Improving Unsupervised Sparsespeech Acoustic Models with Categorical Reparameterization
This work addresses unsupervised speech recognition for limited or no supervision settings, representing an incremental improvement over existing methods.
The authors tackled the problem of improving unsupervised acoustic models for speech recognition by extending the Sparsespeech model with categorical reparameterization to control sparsity in pseudo-posteriorgrams, resulting in up to 31.4% relative improvement in ABX error rates on the Libri-Light corpus.

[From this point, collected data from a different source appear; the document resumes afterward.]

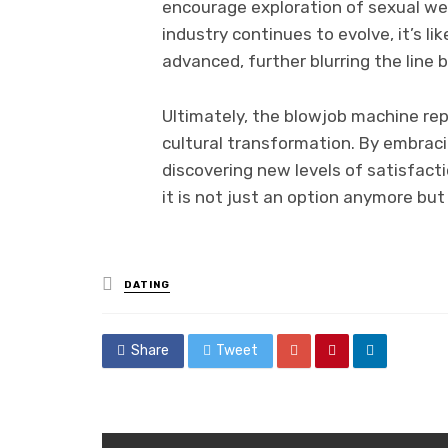
encourage exploration of sexual we
industry continues to evolve, it’s l
advanced, further blurring the lin
Ultimately, the blowjob machine rep
cultural transformation. By embrac
discovering new levels of satisfact
it is not just an option anymore bu
Posted
DATING
in
Share
Tweet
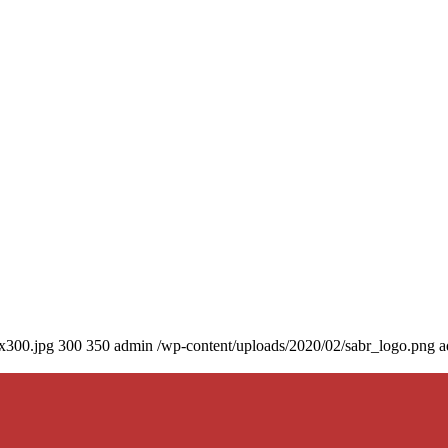
0x300.jpg
300
350
admin
/wp-content/uploads/2020/02/sabr_logo.png
a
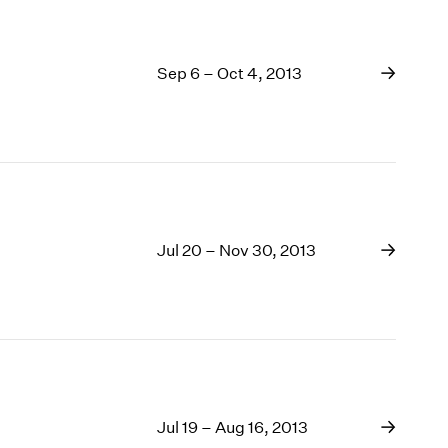
Sep 6 – Oct 4, 2013
Jul 20 – Nov 30, 2013
Jul 19 – Aug 16, 2013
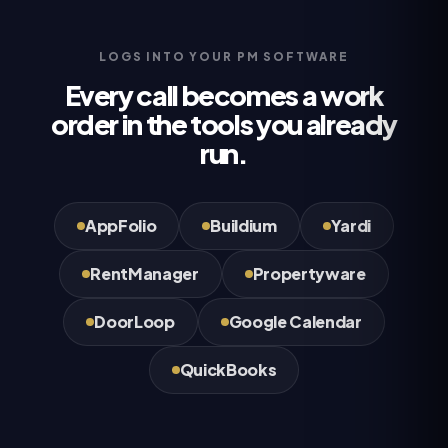
LOGS INTO YOUR PM SOFTWARE
Every call becomes a work
order in the tools you already
run.
AppFolio
Buildium
Yardi
RentManager
Propertyware
DoorLoop
Google Calendar
QuickBooks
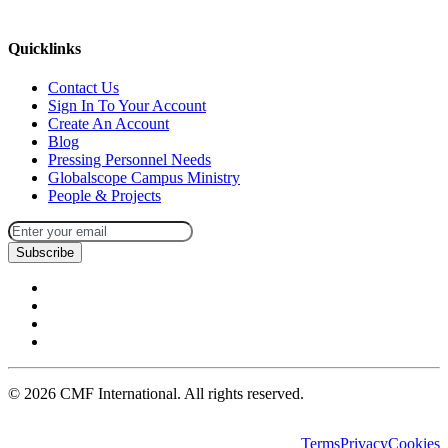
missions@cmfi.org
Quicklinks
Contact Us
Sign In To Your Account
Create An Account
Blog
Pressing Personnel Needs
Globalscope Campus Ministry
People & Projects
Subscribe
©
2026
CMF International. All rights reserved.
Terms
Privacy
Cookies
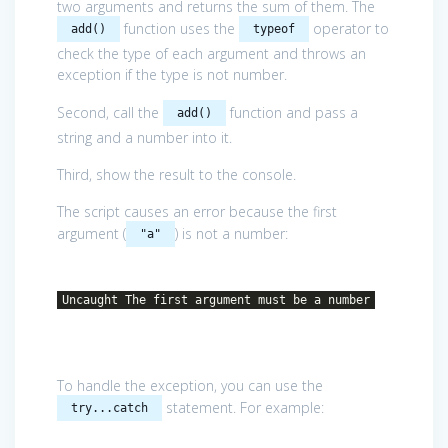
two arguments and returns the sum of them. The
function uses the
operator to
add()
typeof
check the type of each argument and throws an
exception if the type is not number.
Second, call the
function and pass a
add()
string and a number into it.
Third, show the result to the console.
The script causes an error because the first
argument (
) is not a number:
"a"
Uncaught The first argument must be a number
To handle the exception, you can use the
statement. For example:
try...catch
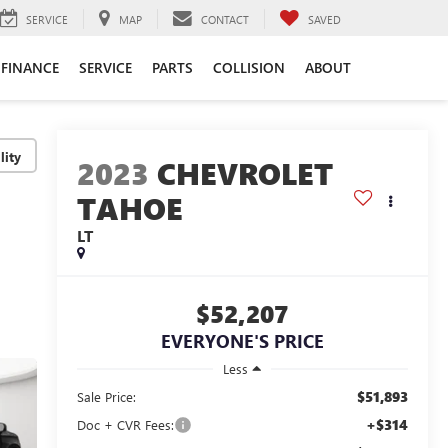
SERVICE
MAP
CONTACT
SAVED
FINANCE
SERVICE
PARTS
COLLISION
ABOUT
lity
2023
CHEVROLET
TAHOE
LT
$52,207
EVERYONE'S PRICE
Less
$51,893
Sale Price:
+$314
Doc + CVR Fees:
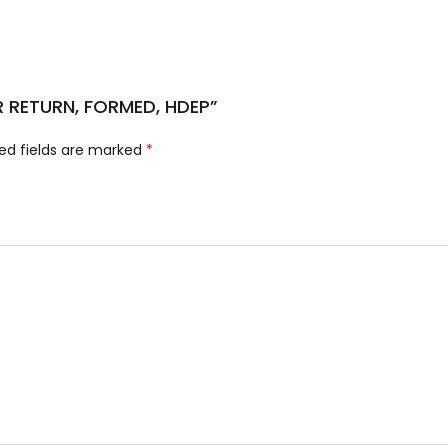
ER RETURN, FORMED, HDEP”
ed fields are marked
*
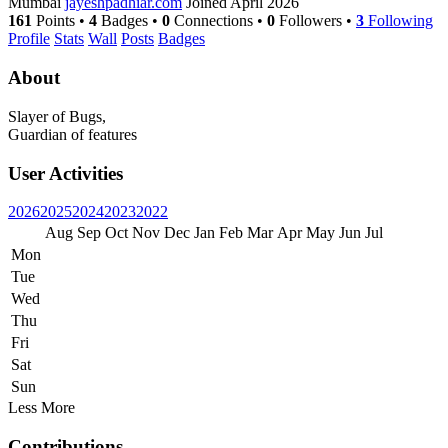
Mumbai
jayeshpadhiar.com
Joined April 2026
161
Points
•
4
Badges
•
0
Connections
•
0
Followers
•
3
Following
Profile
Stats
Wall
Posts
Badges
About
Slayer of Bugs,
Guardian of features
User Activities
2026
2025
2024
2023
2022
Aug
Sep
Oct
Nov
Dec
Jan
Feb
Mar
Apr
May
Jun
Jul
Mon
Tue
Wed
Thu
Fri
Sat
Sun
Less
More
Contributions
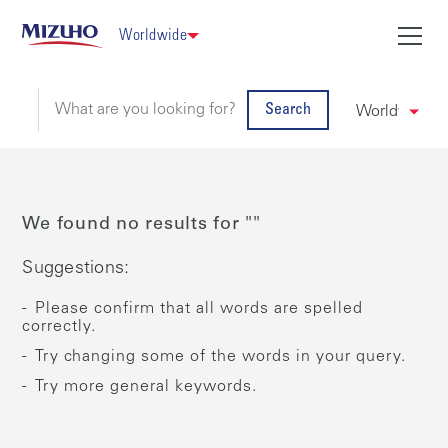
Worldwide
Search
We found no results for ""
Suggestions:
Please confirm that all words are spelled
correctly.
Try changing some of the words in your query.
Try more general keywords.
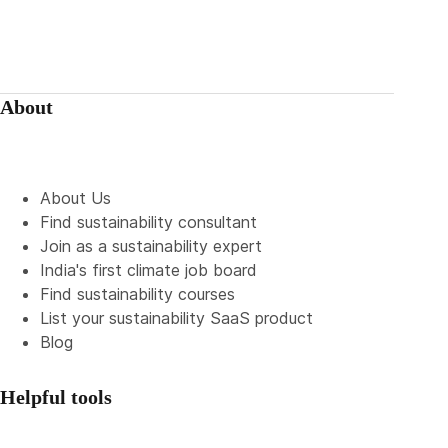
About
About Us
Find sustainability consultant
Join as a sustainability expert
India's first climate job board
Find sustainability courses
List your sustainability SaaS product
Blog
Helpful tools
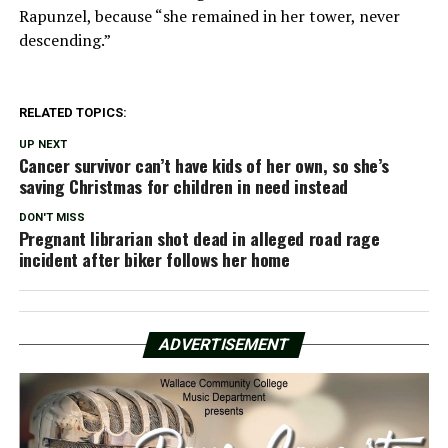
Rapunzel, because “she remained in her tower, never
descending.”
RELATED TOPICS:
UP NEXT
Cancer survivor can’t have kids of her own, so she’s
saving Christmas for children in need instead
DON'T MISS
Pregnant librarian shot dead in alleged road rage
incident after biker follows her home
ADVERTISEMENT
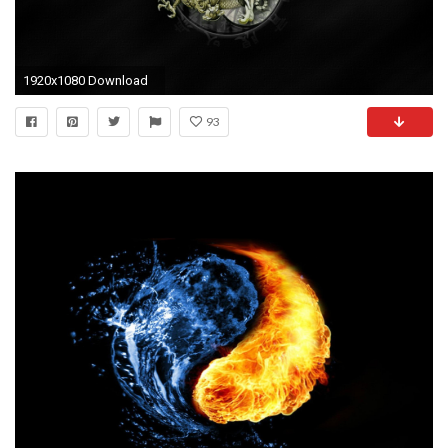
1920x1080 Download
93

The Sparsespeech model is an unsupervised acoustic model that can generate discrete pseudo-labels for untranscribed speech. We extend the Sparsespeech model to allow for sampling over a random discrete variable, yielding pseudo-posteriorgrams. The degree of sparsity in this posteriorgram can be fully controlled after the model has been trained. We use the Gumbel-Softmax trick to approximately sample from a discrete distribution in the neural network and this allows us to train the network efficiently with standard backpropagation. The new and improved model is trained and evaluated on the Libri-Light corpus, a benchmark for ASR with limited or no supervision. The model is trained on 600h and 6000h of English read speech. We evaluate the improved model using the ABX error measure and a semi-supervised setting with 10h of transcribed speech. We observe a relative improvement of up to 31.4% on ABX error rates across speakers on the test set with the improved Sparsespeech model on 600h of speech data and further improvements when we scale the model to 6000h.